Press Release: Hyundai’s shipbuilding division (HHI-SBD) has ordered 6 × MAN B&W G95ME-C10.5-LGIM dual-fuel main engines in connection with the construction of 6 × 17,000 teu container vessels for A.P. Moller – Maersk, the Danish integrated logistics company. Hyundai’s engine machinery division (HHI-EMD) will build the engines in Korea, which will be capable of running on green methanol.
Bjarne Foldager, Senior Vice President and Head of Two-Stroke Business, MAN Energy Solutions, said: “The adoption of methanol propulsion is gaining pace, behind which there are several drivers. Crucially, MAN B&W methanol engines are available and proven with the first engines having already entered service back in 2016. Additionally, as a fuel, methanol can be carbon-neutral when produced from renewable energy sources and bio-genic CO2. The production capacity of such green methanol is currently increasing significantly; it is also liquid at ambient conditions, which simplifies tank design and minimises costs. Finally, our methanol engine only require a fuel-supply pressure of just 13 bar and a number of manufacturers already offer such fuel-supply systems today.”
Thomas S. Hansen, Head of Promotion and Customer Support, MAN Energy Solutions, said: “We currently have a total order book for 78 ME-LGIM engines, of which 24 are firm orders for G95-variants.

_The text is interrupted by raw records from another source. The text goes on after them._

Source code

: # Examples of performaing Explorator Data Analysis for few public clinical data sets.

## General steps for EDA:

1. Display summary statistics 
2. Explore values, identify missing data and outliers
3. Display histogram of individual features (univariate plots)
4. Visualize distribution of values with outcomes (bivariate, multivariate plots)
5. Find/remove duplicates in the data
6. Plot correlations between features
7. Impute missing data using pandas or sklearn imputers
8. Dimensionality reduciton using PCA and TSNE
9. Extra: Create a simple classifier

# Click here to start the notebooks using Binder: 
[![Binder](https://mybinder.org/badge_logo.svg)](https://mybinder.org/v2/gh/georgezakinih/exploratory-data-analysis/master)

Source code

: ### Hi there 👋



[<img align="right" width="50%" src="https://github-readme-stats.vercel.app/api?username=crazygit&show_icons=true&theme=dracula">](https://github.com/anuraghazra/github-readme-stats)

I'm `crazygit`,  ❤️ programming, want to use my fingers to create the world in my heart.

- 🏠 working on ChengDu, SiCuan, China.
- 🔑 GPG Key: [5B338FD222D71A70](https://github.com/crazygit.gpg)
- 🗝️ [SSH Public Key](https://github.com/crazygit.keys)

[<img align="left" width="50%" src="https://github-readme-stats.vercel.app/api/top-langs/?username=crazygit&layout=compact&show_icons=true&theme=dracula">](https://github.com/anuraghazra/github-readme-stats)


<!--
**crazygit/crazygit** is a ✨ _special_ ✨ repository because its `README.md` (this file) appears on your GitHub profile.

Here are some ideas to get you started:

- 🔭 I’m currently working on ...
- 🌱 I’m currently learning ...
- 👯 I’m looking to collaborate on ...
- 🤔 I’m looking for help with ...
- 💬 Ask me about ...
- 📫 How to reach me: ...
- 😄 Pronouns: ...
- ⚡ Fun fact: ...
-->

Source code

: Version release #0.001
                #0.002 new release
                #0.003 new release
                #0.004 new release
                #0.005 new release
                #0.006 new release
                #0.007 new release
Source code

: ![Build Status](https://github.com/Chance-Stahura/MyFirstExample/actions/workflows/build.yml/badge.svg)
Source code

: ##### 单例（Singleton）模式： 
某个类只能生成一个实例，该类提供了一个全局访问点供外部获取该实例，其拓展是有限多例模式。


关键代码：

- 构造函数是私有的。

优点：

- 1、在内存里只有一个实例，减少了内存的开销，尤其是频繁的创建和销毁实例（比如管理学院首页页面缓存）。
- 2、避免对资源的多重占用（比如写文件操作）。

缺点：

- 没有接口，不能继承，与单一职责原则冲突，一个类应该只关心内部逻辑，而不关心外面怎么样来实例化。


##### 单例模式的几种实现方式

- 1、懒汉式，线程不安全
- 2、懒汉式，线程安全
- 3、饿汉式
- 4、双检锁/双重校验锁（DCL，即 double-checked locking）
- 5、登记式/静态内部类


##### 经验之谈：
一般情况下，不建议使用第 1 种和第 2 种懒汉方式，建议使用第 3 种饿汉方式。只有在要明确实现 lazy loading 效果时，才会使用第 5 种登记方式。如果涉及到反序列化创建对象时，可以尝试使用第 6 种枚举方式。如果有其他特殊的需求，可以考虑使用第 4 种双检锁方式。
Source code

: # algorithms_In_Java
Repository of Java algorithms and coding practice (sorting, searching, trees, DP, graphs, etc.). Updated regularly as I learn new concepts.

In addition, 19 of our 50-bore variants are already on the water and have accumulated more than 140,000 running hours on methanol alone. As a fuel, the future looks promising for methanol and we fully expect its uptake to encompass around 30% of all dual-fuel engine orders in just a few years from now.”
Projected fuel adoption within two-stroke dual-fuel engines. Today, LNG-fuelled engines make up the vast majority of dual-fuel engine contracting as represented in red in the bar graph above. Interrest in methanol is increasing and a steady uptake to around 30% of all dual-fuel engines contracted is expected by MAN Energy Solutions just a few years from now, as indicated in dark-blue. Towards the end of the decade, ammonia (green) is expected to pick up as a marine fuel.